Problem to work on — Could you repeat every line of the material below, keeping each one unchanged?

------ Entries supplied ------

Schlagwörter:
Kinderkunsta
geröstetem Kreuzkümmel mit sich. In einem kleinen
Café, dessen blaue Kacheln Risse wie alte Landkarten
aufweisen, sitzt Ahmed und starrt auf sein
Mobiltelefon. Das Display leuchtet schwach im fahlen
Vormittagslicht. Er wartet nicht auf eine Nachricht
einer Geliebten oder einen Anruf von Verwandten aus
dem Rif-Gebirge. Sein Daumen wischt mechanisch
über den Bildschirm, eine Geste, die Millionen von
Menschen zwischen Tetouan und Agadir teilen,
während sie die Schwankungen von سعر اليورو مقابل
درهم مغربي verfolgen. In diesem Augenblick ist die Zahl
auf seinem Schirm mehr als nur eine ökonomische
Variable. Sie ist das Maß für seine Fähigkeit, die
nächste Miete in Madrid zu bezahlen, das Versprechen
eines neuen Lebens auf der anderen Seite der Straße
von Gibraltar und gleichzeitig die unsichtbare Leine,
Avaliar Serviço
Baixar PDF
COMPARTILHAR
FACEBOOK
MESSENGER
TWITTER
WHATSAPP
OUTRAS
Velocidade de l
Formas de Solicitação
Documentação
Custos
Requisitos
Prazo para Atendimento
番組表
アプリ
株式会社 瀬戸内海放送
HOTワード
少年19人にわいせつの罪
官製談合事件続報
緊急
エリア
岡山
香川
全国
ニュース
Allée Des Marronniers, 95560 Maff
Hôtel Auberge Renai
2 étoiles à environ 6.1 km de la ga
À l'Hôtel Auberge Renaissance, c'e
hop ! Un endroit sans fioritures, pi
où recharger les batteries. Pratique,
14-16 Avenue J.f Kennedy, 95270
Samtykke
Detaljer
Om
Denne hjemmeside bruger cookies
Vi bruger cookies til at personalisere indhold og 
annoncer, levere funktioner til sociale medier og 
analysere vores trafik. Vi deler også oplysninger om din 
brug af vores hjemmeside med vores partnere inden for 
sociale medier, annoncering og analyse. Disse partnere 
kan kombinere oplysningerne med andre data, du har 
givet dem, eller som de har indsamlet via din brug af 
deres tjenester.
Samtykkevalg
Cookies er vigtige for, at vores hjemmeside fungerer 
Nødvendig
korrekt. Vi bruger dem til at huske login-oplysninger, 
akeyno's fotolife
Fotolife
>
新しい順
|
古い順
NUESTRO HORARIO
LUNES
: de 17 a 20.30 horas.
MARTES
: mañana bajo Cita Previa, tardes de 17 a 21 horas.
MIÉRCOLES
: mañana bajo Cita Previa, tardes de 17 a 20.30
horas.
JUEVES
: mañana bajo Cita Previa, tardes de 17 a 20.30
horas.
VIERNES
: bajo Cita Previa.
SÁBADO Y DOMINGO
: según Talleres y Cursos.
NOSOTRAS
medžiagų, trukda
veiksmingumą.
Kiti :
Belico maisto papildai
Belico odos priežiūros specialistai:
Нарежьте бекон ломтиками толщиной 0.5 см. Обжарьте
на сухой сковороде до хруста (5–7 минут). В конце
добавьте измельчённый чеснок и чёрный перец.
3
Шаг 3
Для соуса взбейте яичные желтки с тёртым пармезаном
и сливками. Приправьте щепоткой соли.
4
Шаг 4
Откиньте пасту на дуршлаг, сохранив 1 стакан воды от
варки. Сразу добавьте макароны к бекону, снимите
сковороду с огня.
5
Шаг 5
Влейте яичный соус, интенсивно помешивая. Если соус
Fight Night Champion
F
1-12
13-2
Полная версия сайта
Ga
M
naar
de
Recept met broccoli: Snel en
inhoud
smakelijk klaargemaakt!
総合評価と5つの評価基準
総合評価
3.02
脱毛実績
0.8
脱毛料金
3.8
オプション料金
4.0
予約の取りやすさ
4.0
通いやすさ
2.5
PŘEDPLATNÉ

------

Exercise answer —
Schlagwörter:
Kinderkunsta
geröstetem Kreuzkümmel mit sich. In einem kleinen
Café, dessen blaue Kacheln Risse wie alte Landkarten
aufweisen, sitzt Ahmed und starrt auf sein
Mobiltelefon. Das Display leuchtet schwach im fahlen
Vormittagslicht. Er wartet nicht auf eine Nachricht
einer Geliebten oder einen Anruf von Verwandten aus
dem Rif-Gebirge. Sein Daumen wischt mechanisch
über den Bildschirm, eine Geste, die Millionen von
Menschen zwischen Tetouan und Agadir teilen,
während sie die Schwankungen von سعر اليورو مقابل
درهم مغربي verfolgen. In diesem Augenblick ist die Zahl
auf seinem Schirm mehr als nur eine ökonomische
Variable. Sie ist das Maß für seine Fähigkeit, die
nächste Miete in Madrid zu bezahlen, das Versprechen
eines neuen Lebens auf der anderen Seite der Straße
von Gibraltar und gleichzeitig die unsichtbare Leine,
Avaliar Serviço
Baixar PDF
COMPARTILHAR
FACEBOOK
MESSENGER
TWITTER
WHATSAPP
OUTRAS
Velocidade de l
Formas de Solicitação
Documentação
Custos
Requisitos
Prazo para Atendimento
番組表
アプリ
株式会社 瀬戸内海放送
HOTワード
少年19人にわいせつの罪
官製談合事件続報
緊急
エリア
岡山
香川
全国
ニュース
Allée Des Marronniers, 95560 Maff
Hôtel Auberge Renai
2 étoiles à environ 6.1 km de la ga
À l'Hôtel Auberge Renaissance, c'e
hop ! Un endroit sans fioritures, pi
où recharger les batteries. Pratique,
14-16 Avenue J.f Kennedy, 95270
Samtykke
Detaljer
Om
Denne hjemmeside bruger cookies
Vi bruger cookies til at personalisere indhold og 
annoncer, levere funktioner til sociale medier og 
analysere vores trafik. Vi deler også oplysninger om din 
brug af vores hjemmeside med vores partnere inden for 
sociale medier, annoncering og analyse. Disse partnere 
kan kombinere oplysningerne med andre data, du har 
givet dem, eller som de har indsamlet via din brug af 
deres tjenester.
Samtykkevalg
Cookies er vigtige for, at vores hjemmeside fungerer 
Nødvendig
korrekt. Vi bruger dem til at huske login-oplysninger, 
akeyno's fotolife
Fotolife
>
新しい順
|
古い順
NUESTRO HORARIO
LUNES
: de 17 a 20.30 horas.
MARTES
: mañana bajo Cita Previa, tardes de 17 a 21 horas.
MIÉRCOLES
: mañana bajo Cita Previa, tardes de 17 a 20.30
horas.
JUEVES
: mañana bajo Cita Previa, tardes de 17 a 20.30
horas.
VIERNES
: bajo Cita Previa.
SÁBADO Y DOMINGO
: según Talleres y Cursos.
NOSOTRAS
medžiagų, trukda
veiksmingumą.
Kiti :
Belico maisto papildai
Belico odos priežiūros specialistai:
Нарежьте бекон ломтиками толщиной 0.5 см. Обжарьте
на сухой сковороде до хруста (5–7 минут). В конце
добавьте измельчённый чеснок и чёрный перец.
3
Шаг 3
Для соуса взбейте яичные желтки с тёртым пармезаном
и сливками. Приправьте щепоткой соли.
4
Шаг 4
Откиньте пасту на дуршлаг, сохранив 1 стакан воды от
варки. Сразу добавьте макароны к бекону, снимите
сковороду с огня.
5
Шаг 5
Влейте яичный соус, интенсивно помешивая. Если соус
Fight Night Champion
F
1-12
13-2
Полная версия сайта
Ga
M
naar
de
Recept met broccoli: Snel en
inhoud
smakelijk klaargemaakt!
総合評価と5つの評価基準
総合評価
3.02
脱毛実績
0.8
脱毛料金
3.8
オプション料金
4.0
予約の取りやすさ
4.0
通いやすさ
2.5
PŘEDPLATNÉ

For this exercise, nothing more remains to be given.